Why does this site take forever to load? I could’ve finished my homework by now.
I got added to a group by some kid who still uses a flip phone.
This site is so broken, I think it’s trying to kill me.
3
When you beg someone to e-mail you, but you’re too lazy to say the full thing, so you just say ‘e-me’ like a desperate loser.
E-me or I’ll fail you, you useless piece of trash.
E-me now or I’ll post your face on the internet.
E-me before I eat your lunch.
4
A stupid word people use when they can’t think of the right thing to say, and it sounds like a cursed version of ‘thingy’.
What the hell is that thing-e-me-bober? It looks like a blob with a face.

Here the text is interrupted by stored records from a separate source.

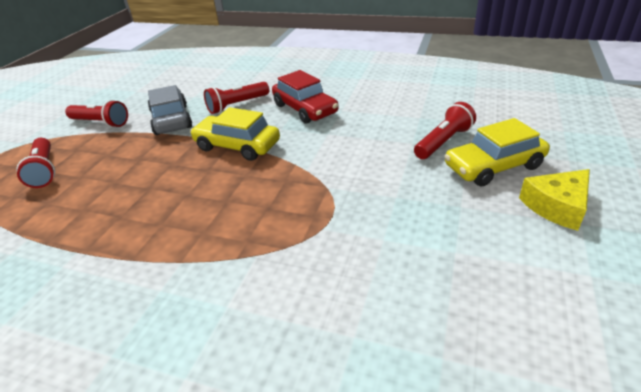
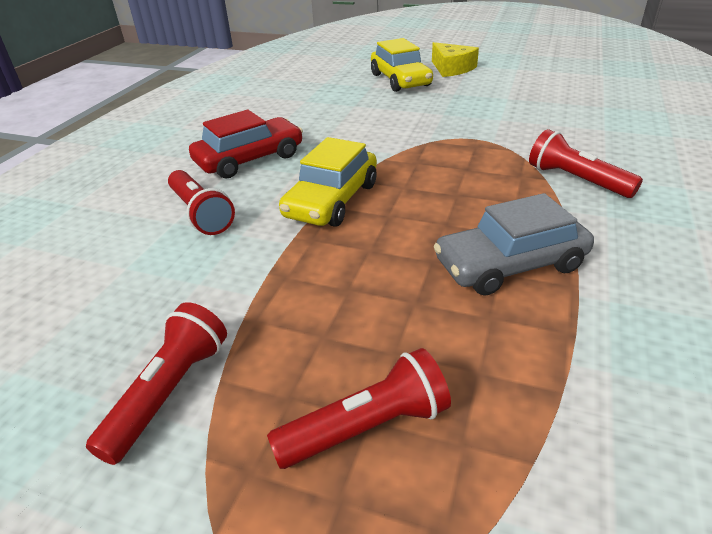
camera: 90 degrees left, 0 degrees up
(171, 120) = (215, 278): grey car -> grey car (510, 264)
(443, 142) = (357, 93): red flashlight -> red flashlight (576, 180)

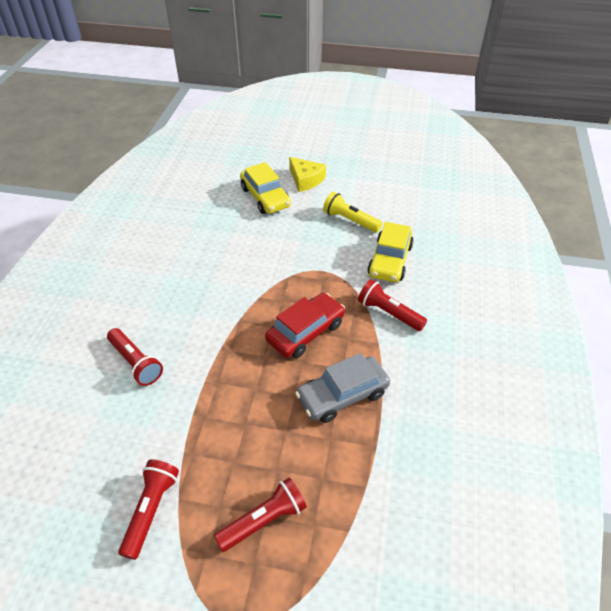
camera: 10 degrees left, 10 degrees up
(250, 159) = (160, 302): red car -> red car (305, 332)
(331, 200) = (226, 343): yellow car -> yellow car (390, 260)
(510, 99) = (350, 220): none -> yellow flashlight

Thing-e-me-bober, you’re the worst.
Why is there a thing-e-me-bober in my lunch?
5
A group of people who think they’re cool on Facebook, but in real life they’re just a bunch of nerds with no lives.
M-A-K-E-M-M-G, you’re the worst group ever.
M is a skinny twat, A looks like a redneck, and K is the biggest whore in the group.
E is the biggest loser, M is a prude, and G looks like a flat-faced chink.
6
When you send an e-mail really early or really late just to show off that you’re working, but you’re actually just bored and have nothing better to do.
E-mail me at 3 AM, I’m too cool to sleep.
I e-mailed you at 6 AM because I had nothing better to do.